In [23]: h[0]['pos'][:5]
SimArray([[16014.695, 18653.484, 17344.152],
          [16015.287, 18653.76 , 17344.148],
          [16014.757, 18653.559, 17344.63 ],
          [16015.033, 18653.219, 17344.63 ],
          [16014.662, 18653.436, 17344.777]], dtype=float32, 'kpc')

The same syntax can be used to access the particle data of subhalos. For example, to get the velocities of the first 5 particles in the first subhalo of the first halo:

In [24]: h[0].subhalos[0]['vel'][:5]
SimArray([[-76.89401 , 163.26326 ,  63.777664],
          [-83.55451 , 161.6504  ,  74.341225],
          [-87.5334  , 179.96936 ,  70.71324 ],
          [-94.90368 , 183.4485  ,  61.012352],
          [-69.53241 , 160.77155 ,  72.38382 ]], dtype=float32, 'km s**-1')

Working with large numbers of halos#

Most halo finders will produce a large number of halos. Sometimes we are only interested in accessing a few, in which case the approaches above are sufficient. If, however, we access several in a row, pynbody may issue a warning unless one first calls load_all() to load all the halo data into memory. This is because pynbody is loading the data for each halo as it is accessed, and while this is efficient for a small number of halos, it can be slow if done repeatedly.
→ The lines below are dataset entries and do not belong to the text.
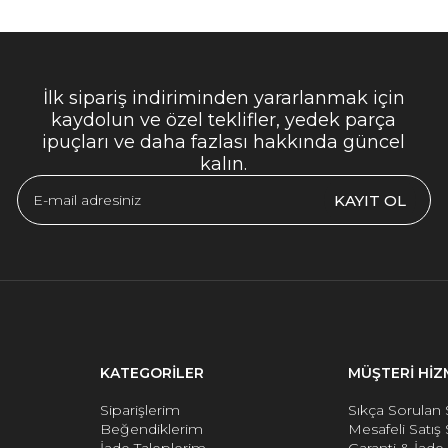
İlk sipariş indiriminden yararlanmak için
kaydolun ve özel teklifler, yedek parça
ipuçları ve daha fazlası hakkında güncel
kalın.
KAYIT OL
KATEGORİLER
MÜŞTERİ HİZ
Siparişlerim
Sıkça Sorulan 
Beğendiklerim
Mesafeli Satış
Once in memory, the data can be accessed without further warnings. For example, to calculate the velocity dispersion in each of a number of halos, we can do:

In [25]: h.load_all()

In [26]: h[0]['vel'].std() # for one
Out[26]: SimArray(148.29068, dtype=float32, 'km s**-1')

In [27]: v_std = [halo_i['vel'].std() for halo_i in h[:100]] # for the first 100

If we are interested in finder-calculated properties, there is an even faster way to access them without ever constructing individual halo particle data objects. For example, to get the masses of halos, we can do:

In [28]: h.get_properties_one_halo(0)['GroupMass'] # for one, without touching any particles
Out[28]: Unit("5.82e+11 Msol")

In [29]: masses = h.get_properties_all_halos()['GroupMass'][:100] # for first 100, without touching any particles

This is much faster than constructing individual halo objects, and is the recommended way to access finder-calculated properties when you are not interested in the particle data. We can now take a look at the velocity dispersion as a function of mass in this halo catalogue:

In [30]: plt.plot(masses, v_std, 'o')
Out[30]: [<matplotlib.lines.Line2D at 0x7f1993eb5050>]

In [31]: plt.xlabel(r'Mass / $M_{\odot}$')
Out[31]: Text(0.5, 0, 'Mass / $M_{\\odot}$')

In [32]: plt.ylabel(r'rms velocity / $\mathrm{km/s}$')
Out[32]: Text(0, 0.5, 'rms velocity / $\\mathrm{km/s}$')

In [33]: plt.loglog()
Out[33]: []


Pynbody includes infrastructure for analysing large simulations and halo catalogues using parallel processing. This is used by its sister project, tangos, which offers a way to collate and analyse halo data across different timesteps and simulations, generating rich interactive databases which can then be queried and visualised in a variety of ways.